▶ **What you need to do**
Select every line of the entries below that contains the word "Gangiova", matching its case exactly, and copy each of those lines.

▶ **Data for this exercise**
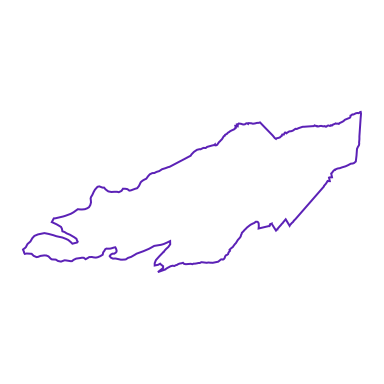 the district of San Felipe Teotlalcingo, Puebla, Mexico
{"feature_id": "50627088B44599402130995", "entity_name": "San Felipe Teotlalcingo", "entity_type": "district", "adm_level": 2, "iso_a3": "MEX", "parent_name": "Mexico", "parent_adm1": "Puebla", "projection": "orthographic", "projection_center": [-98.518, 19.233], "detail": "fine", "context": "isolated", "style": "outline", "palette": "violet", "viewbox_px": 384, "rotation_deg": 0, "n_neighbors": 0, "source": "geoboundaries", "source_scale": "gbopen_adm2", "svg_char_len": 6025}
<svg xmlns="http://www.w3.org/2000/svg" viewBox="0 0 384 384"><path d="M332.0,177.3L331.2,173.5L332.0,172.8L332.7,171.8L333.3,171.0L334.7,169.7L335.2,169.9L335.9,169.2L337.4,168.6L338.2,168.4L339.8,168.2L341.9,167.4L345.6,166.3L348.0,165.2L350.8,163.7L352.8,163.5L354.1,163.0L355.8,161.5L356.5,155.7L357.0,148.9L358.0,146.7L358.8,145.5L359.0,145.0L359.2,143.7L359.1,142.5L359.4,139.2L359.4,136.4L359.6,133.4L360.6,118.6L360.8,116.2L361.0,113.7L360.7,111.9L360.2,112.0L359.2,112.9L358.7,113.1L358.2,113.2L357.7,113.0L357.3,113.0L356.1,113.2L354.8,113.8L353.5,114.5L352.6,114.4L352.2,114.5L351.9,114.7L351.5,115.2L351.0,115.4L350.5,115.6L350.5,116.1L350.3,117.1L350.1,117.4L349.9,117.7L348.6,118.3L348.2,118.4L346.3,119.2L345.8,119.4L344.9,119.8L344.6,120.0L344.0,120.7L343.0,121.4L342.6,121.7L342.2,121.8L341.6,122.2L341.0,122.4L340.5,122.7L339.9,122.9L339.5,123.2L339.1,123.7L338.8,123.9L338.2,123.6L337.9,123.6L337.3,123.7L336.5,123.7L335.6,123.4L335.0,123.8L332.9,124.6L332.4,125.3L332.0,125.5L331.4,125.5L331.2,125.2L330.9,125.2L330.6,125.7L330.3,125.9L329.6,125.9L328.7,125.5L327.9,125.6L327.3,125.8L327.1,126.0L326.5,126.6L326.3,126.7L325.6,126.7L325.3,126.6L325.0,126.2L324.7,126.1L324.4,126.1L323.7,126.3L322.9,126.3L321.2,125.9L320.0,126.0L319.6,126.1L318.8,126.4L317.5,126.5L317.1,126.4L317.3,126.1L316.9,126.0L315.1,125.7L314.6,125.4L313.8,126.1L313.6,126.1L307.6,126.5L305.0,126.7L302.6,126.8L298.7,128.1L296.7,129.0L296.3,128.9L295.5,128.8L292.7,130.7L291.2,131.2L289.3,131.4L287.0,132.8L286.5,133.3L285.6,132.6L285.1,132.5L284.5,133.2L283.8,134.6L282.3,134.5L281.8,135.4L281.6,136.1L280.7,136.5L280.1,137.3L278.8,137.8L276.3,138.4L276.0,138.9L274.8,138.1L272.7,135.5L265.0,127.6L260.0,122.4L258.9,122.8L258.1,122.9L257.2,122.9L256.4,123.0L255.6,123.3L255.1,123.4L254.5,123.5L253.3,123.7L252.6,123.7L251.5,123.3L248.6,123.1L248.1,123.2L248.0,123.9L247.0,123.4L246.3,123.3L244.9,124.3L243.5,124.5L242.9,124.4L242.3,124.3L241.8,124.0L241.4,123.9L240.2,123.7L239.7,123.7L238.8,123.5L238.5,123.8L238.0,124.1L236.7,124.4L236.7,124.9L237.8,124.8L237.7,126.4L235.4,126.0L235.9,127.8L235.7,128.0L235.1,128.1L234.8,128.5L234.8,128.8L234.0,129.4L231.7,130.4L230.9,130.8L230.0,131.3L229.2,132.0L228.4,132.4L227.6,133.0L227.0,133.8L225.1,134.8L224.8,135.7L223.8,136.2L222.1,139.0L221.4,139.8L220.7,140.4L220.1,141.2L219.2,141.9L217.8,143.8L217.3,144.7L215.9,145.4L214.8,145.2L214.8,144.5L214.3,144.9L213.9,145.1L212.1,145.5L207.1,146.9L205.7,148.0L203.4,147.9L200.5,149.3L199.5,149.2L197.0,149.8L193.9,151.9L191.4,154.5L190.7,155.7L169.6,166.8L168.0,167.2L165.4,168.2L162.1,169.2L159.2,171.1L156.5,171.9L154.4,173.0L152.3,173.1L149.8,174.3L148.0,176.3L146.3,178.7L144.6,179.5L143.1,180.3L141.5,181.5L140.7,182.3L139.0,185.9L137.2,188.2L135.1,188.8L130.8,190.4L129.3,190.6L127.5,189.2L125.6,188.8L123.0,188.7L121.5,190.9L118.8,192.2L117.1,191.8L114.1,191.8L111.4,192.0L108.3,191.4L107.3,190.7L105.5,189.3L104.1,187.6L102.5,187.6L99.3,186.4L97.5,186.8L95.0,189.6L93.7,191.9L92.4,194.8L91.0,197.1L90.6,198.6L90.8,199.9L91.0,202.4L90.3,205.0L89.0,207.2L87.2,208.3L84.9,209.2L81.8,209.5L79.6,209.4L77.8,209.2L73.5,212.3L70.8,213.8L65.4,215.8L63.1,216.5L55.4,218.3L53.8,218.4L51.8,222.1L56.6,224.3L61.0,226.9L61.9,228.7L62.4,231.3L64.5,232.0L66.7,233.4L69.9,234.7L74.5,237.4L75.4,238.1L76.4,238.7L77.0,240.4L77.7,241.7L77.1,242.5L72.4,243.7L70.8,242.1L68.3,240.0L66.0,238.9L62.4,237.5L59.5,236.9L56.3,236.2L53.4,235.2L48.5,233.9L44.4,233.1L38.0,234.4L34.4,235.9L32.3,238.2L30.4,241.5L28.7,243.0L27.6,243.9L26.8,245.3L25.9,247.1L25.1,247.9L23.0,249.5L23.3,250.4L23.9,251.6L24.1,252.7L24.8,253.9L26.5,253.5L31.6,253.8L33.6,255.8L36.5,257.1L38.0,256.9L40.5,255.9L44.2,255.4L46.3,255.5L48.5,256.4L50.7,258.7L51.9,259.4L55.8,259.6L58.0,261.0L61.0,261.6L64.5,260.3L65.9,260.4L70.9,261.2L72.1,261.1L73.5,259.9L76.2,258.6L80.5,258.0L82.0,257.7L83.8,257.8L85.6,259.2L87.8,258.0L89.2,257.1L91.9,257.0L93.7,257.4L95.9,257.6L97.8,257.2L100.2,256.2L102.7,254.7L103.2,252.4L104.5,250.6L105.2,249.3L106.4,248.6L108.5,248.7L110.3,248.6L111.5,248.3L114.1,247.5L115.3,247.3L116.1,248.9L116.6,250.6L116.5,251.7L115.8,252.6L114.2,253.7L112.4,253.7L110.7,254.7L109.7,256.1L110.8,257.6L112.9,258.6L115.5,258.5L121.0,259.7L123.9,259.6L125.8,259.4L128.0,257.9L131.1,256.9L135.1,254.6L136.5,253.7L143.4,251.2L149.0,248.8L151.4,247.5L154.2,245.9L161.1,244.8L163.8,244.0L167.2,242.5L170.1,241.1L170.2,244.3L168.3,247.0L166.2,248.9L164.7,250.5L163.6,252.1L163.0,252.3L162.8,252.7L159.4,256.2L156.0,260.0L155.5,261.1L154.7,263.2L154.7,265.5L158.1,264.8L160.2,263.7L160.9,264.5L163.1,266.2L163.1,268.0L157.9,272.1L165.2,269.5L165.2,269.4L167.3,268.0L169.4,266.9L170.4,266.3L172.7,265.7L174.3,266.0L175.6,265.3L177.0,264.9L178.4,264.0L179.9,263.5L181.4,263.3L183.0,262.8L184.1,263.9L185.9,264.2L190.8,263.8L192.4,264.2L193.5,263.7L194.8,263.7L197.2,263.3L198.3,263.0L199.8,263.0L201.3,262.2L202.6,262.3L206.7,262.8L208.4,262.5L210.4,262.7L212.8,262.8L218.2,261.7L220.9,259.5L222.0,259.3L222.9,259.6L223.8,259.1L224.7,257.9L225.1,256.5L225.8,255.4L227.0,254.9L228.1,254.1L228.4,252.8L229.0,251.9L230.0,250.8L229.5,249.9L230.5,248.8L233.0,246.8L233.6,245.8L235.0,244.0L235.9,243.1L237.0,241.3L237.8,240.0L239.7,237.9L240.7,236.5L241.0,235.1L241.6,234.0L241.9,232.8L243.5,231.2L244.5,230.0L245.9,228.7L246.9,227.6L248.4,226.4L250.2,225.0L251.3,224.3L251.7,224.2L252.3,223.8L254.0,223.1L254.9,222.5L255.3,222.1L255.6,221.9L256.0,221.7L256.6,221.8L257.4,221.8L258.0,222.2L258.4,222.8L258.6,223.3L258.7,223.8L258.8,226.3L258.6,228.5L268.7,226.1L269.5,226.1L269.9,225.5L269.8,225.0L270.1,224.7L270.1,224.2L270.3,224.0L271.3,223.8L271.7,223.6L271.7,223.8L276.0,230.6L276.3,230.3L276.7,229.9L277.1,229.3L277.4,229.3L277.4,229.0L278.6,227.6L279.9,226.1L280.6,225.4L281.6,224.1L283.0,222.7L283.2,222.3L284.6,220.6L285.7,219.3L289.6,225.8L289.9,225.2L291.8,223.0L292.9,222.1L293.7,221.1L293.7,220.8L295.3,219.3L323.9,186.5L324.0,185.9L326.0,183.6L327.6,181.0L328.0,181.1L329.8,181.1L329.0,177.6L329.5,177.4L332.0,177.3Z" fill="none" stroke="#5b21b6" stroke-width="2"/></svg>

==

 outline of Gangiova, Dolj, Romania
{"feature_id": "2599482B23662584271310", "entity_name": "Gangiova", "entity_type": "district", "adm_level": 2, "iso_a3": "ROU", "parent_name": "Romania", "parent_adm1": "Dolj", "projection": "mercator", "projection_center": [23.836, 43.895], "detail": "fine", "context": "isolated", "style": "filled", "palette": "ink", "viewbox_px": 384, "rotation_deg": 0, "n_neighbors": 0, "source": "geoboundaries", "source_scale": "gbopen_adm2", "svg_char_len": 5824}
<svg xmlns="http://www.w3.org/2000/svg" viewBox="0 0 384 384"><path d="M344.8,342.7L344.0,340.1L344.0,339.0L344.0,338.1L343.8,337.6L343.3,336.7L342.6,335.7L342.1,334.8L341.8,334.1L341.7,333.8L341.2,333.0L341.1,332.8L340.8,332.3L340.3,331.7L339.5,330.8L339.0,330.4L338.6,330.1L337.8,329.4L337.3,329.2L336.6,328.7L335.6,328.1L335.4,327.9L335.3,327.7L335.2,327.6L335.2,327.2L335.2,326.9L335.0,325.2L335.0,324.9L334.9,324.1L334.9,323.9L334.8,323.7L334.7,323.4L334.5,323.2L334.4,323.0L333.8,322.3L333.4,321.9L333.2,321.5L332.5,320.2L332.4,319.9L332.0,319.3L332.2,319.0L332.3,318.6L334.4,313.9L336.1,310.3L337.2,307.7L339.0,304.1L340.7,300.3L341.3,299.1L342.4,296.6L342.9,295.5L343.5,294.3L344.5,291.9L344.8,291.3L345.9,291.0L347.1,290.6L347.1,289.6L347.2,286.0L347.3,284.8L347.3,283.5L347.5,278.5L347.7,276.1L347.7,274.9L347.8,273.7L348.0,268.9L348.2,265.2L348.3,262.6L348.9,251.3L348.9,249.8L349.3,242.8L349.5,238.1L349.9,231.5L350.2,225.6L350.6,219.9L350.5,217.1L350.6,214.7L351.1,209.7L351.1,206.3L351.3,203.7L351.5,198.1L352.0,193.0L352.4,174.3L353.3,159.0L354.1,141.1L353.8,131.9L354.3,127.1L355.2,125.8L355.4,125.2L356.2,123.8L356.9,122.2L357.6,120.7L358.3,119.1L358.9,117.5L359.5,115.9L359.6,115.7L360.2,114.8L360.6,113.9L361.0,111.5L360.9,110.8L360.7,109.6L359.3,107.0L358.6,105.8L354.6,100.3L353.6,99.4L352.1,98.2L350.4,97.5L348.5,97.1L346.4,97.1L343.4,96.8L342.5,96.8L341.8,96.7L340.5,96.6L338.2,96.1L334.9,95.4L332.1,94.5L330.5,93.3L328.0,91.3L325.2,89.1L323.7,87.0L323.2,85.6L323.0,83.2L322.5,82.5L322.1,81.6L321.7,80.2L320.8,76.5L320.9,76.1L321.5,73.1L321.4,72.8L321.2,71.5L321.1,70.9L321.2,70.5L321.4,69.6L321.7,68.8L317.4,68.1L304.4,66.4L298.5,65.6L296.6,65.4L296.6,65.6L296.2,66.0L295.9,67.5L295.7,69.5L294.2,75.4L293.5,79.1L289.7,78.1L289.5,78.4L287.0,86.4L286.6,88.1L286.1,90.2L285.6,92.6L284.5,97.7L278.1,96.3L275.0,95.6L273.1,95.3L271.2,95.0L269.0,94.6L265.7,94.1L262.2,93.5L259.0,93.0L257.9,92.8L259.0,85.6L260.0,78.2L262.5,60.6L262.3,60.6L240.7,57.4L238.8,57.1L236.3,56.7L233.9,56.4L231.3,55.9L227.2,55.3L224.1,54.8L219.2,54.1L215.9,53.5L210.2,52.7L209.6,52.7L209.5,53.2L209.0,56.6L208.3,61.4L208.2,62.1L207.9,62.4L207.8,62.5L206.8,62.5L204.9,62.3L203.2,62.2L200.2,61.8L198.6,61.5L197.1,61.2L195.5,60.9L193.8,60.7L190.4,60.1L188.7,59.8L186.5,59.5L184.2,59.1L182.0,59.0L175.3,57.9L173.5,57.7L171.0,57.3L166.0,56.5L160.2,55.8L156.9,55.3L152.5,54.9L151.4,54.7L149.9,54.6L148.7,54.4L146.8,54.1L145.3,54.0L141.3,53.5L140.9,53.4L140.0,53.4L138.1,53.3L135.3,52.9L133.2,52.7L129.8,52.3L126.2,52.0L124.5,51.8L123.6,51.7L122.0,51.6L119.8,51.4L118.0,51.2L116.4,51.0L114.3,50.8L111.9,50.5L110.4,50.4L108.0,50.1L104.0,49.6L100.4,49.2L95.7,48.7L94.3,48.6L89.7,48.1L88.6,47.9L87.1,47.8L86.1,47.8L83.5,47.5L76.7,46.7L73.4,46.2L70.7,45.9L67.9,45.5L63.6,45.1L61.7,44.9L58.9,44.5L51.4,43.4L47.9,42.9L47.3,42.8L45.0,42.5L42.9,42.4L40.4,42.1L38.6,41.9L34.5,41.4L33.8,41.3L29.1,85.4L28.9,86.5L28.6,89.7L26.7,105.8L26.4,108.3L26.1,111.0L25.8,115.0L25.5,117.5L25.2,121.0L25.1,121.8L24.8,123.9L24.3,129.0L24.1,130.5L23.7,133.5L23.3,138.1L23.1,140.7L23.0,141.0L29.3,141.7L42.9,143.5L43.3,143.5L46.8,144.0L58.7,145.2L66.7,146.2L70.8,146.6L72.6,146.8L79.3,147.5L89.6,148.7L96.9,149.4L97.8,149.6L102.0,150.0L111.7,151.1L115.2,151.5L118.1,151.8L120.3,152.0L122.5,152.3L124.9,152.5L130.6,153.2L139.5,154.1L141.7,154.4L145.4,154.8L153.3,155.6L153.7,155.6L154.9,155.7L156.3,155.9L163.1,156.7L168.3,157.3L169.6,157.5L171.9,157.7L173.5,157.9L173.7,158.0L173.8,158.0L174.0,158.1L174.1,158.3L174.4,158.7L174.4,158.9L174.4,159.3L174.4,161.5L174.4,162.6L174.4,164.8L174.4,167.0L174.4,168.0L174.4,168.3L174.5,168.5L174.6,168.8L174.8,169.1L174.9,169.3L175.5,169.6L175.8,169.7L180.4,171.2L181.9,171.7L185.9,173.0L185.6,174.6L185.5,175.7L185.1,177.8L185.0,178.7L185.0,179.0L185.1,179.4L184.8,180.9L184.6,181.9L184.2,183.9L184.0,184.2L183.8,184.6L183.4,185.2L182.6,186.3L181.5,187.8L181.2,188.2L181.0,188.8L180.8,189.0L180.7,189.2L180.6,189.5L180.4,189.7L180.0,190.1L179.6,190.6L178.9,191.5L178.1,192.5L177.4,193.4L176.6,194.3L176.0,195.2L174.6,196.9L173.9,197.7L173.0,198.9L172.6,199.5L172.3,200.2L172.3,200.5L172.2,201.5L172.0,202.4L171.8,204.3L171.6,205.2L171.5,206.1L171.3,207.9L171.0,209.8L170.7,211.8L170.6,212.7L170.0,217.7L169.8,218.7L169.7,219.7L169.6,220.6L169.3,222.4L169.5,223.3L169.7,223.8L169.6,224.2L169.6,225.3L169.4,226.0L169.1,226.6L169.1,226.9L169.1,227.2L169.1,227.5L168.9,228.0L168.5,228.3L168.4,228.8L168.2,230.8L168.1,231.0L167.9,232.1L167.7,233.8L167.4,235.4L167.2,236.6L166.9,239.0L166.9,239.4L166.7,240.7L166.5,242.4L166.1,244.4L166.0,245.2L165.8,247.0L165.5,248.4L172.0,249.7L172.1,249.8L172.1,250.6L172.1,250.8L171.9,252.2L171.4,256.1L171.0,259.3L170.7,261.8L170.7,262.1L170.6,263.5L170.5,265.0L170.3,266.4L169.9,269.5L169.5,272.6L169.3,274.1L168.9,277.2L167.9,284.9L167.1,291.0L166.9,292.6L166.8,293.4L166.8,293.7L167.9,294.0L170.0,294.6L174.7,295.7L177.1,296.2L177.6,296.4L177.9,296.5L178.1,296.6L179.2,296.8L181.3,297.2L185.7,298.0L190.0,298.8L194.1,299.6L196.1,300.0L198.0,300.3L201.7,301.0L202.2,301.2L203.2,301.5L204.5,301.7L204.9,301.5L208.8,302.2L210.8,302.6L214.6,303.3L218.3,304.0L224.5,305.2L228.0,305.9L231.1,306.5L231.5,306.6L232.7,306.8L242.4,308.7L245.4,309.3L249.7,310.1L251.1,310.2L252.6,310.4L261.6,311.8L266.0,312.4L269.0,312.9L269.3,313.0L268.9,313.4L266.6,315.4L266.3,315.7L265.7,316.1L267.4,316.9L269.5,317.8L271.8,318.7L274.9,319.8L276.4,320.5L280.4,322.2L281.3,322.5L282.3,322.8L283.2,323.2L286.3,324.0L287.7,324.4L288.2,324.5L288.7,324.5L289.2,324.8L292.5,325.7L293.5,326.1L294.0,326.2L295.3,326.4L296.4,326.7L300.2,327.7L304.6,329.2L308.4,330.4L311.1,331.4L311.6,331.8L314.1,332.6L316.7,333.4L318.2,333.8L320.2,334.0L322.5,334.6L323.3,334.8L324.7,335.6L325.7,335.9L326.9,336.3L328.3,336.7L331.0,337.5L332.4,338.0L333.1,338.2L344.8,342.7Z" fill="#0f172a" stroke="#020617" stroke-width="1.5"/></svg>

▶ **Solution for this problem**
 outline of Gangiova, Dolj, Romania
{"feature_id": "2599482B23662584271310", "entity_name": "Gangiova", "entity_type": "district", "adm_level": 2, "iso_a3": "ROU", "parent_name": "Romania", "parent_adm1": "Dolj", "projection": "mercator", "projection_center": [23.836, 43.895], "detail": "fine", "context": "isolated", "style": "filled", "palette": "ink", "viewbox_px": 384, "rotation_deg": 0, "n_neighbors": 0, "source": "geoboundaries", "source_scale": "gbopen_adm2", "svg_char_len": 5824}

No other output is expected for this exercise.